The team primarily investigated early mortality and adverse neurological outcomes. In the paper, researchers including Laura Seese, MD, who served as first author, and Ibrahim Sultan, MD, director, UPMC Center for Thoracic Aortic Disease, found that the lowest risk-adjusted early mortality for this patient population was observed at 27°C, while the risk-adjusted odds of neurological events were similar at all temperatures.

  • Patients cooled between 25°C and 28°C had an early survival benefit over those cooled to 24°C. 
  • Patients cooled between 21°C and 23°C had the highest risk-adjusted odds of operative mortality. 
  • Particularly, researchers observed a 40% increase in the odds of mortality appreciated at 21°C.

Various benefits of cooling patients to warmer temperatures (between 25°C and 28°C) were observed, including fewer hours of mechanical ventilation, lower rates of cardiac arrest, and lower rates of reintubations. Dr. Seese presented these findings at the 2021 American Association of Thoracic Surgeons (AATS) annual meeting. 

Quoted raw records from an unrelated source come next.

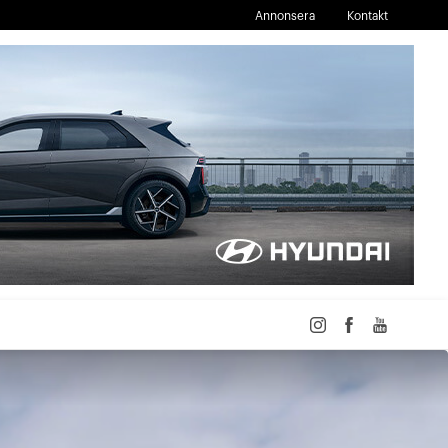
Annonsera
Kontakt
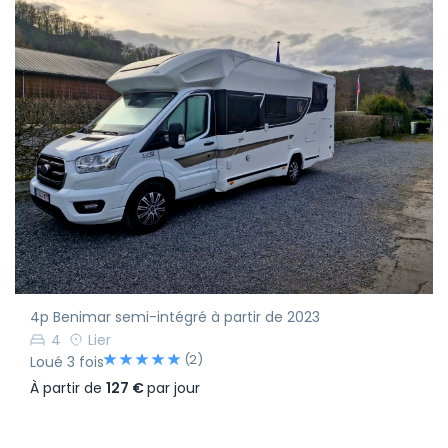
4p Benimar semi-intégré à partir de 2023
4
Lier
(2)
Loué 3 fois
À partir de
127 €
par jour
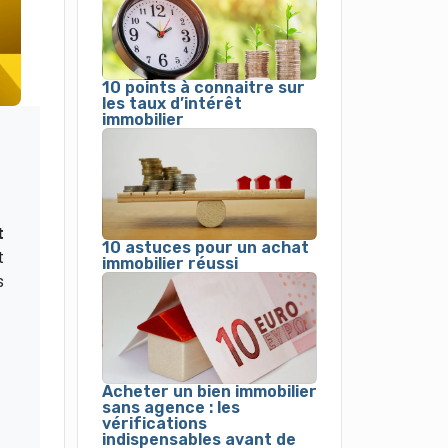
10 points à connaitre sur
les taux d’intérêt
immobilier
t
10 astuces pour un achat
t
immobilier réussi
s
Acheter un bien immobilier
sans agence : les
vérifications
indispensables avant de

“This project was truly a team effort that included experts from the UPMC Center for Thoracic Aortic Disease, the STS, Duke Clinical Research Institute, and many other thoracic aortic surgery specialists across the United States,” Dr. Chu said. “I am hopeful that the results of this study would serve as a practice-changing guideline for thoracic aortic surgeons across the world.” 

Reference

1. Laura Seese, Edward P. Chen, et. al. Optimal Circulatory Arrest Temperature for Aortic Hemiarch Replacement with Antegrade Brain Perfusion. The Journal of Thoracic and Cardiovascular Surgery. 2021.